Selon l’hypothèse, ce champ devrait commencer à une altitude d’environ 250 km au-dessus des pôles. C’est à cette hauteur de l’atmosphère que les électrons sont plus facilement expulsés des atomes d’hydrogène et d’oxygène, laissant derrière eux un ion de charge positive. Ces ions sont beaucoup plus lourds que les électrons, de sorte que, si la gravité était la seule force agissant sur eux, avec le temps, ils devraient se séparer alors que les ions tombent vers le bas et les électrons sont projetés dans l’espace.
Mais comme les ions et les électrons ont des charges opposées, ils continuent à s’attirer mutuellement. Cela signifie que chacun tire sur l’autre alors qu’ils se déplacent dans des directions opposées, ce qui a pour résultat final d’augmenter la « hauteur d’échelle » de l’atmosphère au-dessus des pôles, la rendant essentiellement plus dense à une altitude supérieure à celle qui serait autrement.
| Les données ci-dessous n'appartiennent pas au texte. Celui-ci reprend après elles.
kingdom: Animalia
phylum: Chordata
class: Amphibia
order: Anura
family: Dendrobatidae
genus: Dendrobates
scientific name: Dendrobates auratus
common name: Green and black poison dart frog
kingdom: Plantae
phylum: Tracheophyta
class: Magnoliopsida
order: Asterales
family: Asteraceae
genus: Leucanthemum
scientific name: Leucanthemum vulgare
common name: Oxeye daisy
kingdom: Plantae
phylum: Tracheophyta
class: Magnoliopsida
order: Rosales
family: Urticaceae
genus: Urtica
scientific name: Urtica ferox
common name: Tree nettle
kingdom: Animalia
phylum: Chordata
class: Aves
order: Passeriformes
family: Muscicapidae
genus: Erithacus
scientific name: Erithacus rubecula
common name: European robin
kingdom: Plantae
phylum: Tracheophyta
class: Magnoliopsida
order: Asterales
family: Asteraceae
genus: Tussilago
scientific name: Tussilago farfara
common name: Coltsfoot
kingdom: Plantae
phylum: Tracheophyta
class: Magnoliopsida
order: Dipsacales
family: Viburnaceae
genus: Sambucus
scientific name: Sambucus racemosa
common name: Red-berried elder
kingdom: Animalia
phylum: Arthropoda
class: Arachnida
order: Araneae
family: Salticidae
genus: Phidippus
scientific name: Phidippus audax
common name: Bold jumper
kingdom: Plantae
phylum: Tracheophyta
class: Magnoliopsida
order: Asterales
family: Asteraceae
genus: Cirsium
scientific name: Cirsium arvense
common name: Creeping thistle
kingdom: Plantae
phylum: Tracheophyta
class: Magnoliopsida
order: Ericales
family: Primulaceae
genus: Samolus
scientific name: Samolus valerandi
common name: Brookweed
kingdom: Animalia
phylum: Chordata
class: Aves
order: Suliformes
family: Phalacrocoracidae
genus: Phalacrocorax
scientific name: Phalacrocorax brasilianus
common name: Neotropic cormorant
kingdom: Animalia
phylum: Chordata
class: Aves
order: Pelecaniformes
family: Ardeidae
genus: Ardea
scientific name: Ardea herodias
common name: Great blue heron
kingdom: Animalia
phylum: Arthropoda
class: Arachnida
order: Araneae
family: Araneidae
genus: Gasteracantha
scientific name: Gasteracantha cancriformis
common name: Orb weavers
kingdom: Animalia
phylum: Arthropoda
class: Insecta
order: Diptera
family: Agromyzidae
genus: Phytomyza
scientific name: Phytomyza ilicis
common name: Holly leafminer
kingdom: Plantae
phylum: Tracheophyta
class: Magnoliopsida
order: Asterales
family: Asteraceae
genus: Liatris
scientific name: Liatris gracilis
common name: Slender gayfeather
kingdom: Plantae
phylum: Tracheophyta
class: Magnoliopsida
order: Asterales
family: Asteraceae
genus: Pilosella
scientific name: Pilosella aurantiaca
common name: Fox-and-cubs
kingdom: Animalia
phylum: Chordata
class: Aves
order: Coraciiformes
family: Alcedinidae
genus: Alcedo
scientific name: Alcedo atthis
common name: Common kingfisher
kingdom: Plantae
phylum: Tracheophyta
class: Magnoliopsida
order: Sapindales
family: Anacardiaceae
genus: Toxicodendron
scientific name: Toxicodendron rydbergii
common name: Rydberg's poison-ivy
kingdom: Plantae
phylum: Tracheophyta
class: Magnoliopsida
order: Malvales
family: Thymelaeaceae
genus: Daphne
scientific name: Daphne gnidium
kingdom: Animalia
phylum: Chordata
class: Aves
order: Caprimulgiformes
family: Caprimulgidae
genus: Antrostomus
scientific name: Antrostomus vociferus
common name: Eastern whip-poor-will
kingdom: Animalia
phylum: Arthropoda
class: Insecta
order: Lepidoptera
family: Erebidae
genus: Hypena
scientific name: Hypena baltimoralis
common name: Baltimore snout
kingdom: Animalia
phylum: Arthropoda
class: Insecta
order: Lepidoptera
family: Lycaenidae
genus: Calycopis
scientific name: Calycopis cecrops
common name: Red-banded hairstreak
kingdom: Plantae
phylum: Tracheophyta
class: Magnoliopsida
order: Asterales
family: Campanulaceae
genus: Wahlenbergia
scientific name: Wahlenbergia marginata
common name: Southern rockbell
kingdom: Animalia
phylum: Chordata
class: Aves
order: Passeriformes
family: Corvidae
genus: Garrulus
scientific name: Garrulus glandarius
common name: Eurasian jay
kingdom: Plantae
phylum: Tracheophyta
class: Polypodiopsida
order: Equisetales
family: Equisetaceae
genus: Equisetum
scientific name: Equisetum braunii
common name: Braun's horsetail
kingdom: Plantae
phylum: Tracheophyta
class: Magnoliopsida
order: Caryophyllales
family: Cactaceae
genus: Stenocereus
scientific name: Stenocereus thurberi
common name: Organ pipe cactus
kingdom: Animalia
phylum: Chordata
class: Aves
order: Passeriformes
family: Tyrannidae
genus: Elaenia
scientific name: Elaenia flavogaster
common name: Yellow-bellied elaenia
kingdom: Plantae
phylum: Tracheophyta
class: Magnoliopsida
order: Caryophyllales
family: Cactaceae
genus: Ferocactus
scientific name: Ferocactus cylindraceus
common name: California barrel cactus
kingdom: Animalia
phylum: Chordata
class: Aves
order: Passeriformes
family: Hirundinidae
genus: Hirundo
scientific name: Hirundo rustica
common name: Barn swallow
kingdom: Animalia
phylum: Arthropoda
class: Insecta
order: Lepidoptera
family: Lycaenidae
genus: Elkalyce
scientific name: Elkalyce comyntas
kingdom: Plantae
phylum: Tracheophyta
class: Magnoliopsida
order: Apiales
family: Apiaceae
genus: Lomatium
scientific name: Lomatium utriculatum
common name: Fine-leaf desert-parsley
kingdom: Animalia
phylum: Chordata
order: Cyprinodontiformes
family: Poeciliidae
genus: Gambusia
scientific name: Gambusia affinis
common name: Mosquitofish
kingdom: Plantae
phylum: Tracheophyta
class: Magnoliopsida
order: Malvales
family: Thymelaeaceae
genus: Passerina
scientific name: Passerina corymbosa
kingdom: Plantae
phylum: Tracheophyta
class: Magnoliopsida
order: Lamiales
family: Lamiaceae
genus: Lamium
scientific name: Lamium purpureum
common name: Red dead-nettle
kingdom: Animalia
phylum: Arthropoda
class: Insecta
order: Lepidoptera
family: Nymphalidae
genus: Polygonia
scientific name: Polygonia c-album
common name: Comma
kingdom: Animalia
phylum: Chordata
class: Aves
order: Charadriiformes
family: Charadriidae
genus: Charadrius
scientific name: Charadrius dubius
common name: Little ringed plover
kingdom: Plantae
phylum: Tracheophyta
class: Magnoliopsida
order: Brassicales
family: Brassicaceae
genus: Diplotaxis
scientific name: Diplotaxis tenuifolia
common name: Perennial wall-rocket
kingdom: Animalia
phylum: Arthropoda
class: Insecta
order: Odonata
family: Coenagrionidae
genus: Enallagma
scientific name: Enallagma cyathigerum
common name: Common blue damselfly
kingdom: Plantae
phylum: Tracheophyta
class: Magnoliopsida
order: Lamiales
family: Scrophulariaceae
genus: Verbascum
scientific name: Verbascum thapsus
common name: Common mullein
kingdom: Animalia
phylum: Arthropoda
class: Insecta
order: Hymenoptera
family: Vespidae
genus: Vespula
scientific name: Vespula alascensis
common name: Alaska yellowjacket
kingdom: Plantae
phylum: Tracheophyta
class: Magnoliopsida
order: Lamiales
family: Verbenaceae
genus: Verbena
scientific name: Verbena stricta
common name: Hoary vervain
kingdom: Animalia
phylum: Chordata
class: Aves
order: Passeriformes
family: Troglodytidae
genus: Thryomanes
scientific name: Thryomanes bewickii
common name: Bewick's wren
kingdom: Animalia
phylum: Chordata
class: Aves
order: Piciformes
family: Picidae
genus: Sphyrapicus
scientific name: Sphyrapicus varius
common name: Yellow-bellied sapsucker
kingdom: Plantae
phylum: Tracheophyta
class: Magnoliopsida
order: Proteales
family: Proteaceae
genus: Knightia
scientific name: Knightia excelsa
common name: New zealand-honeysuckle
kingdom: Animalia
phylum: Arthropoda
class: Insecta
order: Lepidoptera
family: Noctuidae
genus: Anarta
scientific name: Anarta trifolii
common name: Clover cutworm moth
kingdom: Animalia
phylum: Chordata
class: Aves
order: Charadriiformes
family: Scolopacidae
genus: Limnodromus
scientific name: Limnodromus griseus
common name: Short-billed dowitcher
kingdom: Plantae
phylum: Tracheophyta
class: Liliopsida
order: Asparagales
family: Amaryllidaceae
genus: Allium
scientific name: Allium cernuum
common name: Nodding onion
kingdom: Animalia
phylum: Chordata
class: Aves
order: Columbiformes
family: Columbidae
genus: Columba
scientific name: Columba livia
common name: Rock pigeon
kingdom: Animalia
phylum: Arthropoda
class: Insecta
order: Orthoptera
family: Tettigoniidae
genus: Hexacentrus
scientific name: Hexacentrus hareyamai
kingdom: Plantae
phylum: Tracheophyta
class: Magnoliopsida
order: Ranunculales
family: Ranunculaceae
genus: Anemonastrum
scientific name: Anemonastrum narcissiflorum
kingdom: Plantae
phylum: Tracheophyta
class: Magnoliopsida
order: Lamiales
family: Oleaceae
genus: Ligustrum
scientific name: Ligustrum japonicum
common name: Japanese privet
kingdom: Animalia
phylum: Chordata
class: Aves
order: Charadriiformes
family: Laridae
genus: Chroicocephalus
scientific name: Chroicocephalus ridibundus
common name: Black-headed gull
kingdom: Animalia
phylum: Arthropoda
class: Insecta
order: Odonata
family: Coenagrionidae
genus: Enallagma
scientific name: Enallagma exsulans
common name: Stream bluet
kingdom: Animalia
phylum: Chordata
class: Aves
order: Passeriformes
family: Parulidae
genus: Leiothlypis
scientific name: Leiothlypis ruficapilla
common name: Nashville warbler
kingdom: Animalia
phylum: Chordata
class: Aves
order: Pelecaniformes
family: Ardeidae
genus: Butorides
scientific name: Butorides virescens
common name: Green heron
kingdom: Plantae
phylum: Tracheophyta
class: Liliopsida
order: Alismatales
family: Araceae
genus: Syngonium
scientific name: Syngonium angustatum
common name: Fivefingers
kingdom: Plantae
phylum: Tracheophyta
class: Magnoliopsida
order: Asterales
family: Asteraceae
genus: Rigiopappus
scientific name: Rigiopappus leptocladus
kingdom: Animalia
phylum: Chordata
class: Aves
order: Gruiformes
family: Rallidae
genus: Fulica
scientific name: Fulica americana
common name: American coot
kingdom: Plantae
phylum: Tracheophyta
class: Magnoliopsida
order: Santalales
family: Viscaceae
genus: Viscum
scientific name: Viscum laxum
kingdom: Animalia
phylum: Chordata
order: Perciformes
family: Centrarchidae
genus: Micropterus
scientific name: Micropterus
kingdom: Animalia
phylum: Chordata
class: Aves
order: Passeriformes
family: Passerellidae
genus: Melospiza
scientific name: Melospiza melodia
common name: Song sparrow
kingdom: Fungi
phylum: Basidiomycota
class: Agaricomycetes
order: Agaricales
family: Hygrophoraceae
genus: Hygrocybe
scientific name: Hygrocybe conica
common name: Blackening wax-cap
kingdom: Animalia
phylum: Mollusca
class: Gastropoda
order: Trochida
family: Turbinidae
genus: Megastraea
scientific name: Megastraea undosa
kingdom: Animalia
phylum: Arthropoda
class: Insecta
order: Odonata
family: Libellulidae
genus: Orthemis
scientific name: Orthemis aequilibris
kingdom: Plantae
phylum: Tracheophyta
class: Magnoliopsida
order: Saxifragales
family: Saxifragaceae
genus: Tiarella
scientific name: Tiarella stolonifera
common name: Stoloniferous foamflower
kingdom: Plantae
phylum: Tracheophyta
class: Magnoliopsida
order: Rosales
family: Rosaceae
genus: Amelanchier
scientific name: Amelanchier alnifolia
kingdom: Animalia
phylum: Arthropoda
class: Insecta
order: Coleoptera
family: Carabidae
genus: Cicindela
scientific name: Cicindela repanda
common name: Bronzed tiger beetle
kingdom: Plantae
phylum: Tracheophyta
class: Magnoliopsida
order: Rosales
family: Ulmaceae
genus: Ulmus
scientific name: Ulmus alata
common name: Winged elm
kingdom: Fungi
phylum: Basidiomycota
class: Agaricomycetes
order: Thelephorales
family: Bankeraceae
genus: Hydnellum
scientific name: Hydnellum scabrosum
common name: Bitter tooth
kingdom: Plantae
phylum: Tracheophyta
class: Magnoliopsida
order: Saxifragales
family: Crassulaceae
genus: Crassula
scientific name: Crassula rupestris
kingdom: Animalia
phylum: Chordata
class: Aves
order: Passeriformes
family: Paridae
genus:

Nous savons qu’il existe, mais il n’y a pas de technologie pour le détecter
Pour intrigante que soit cette histoire, ce champ électrique ambipolaire serait extrêmement faible et ne pourrait être détecté qu’à des centaines de kilomètres de distance, donc aucun instrument n’a encore été suffisamment sensible pour le capter. Tester l’hypothèse une bonne fois pour toutes était l’objectif de la mission Endurance de la NASA, qui a maintenant enfin produit des résultats.
La mission s’est conclue par un lancement le 11 mai 2022, depuis la fusée la plus septentrionale du monde, située dans l’archipel du Svalbard, au nord de la Norvège. Là, l’Endurance est partie pour une mission de 19 minutes pour étudier ce champ avant de plonger dans la mer du Groenland.

Les instruments à bord ont mesuré les variations du potentiel électrique depuis l’altitude à laquelle le champ devait commencer – 250 km – jusqu’à la hauteur maximale atteinte, qui était de 768 km. Et, en effet, ils ont détecté une variation de 0,55 volts.
Un demi-volt, c’est presque rien – c’est aussi puissant qu’une pile de montre. Mais c’est la quantité exacte pour expliquer le vent polaire.
A déclaré Glynn Collinson, chercheur principal de la mission Endurance.
Ça ne semble pas beaucoup, mais pour les ions d’hydrogène, le type le plus courant dans le vent polaire, ce champ électrique exerce une force plus de 10 fois supérieure à celle de la gravité, ce qui aide à les projeter dans l’espace à des vitesses supersoniques. Les ions d’oxygène reçoivent également un coup de pouce substantiel. L’expérience a également mesuré une augmentation de 271 % de la hauteur de l’échelle de l’ionosphère.
Maintenant que ce champ électrique a enfin été détecté, les scientifiques peuvent commencer à enquêter sur la manière dont il a affecté l’évolution de l’atmosphère au cours de l’histoire de la Terre.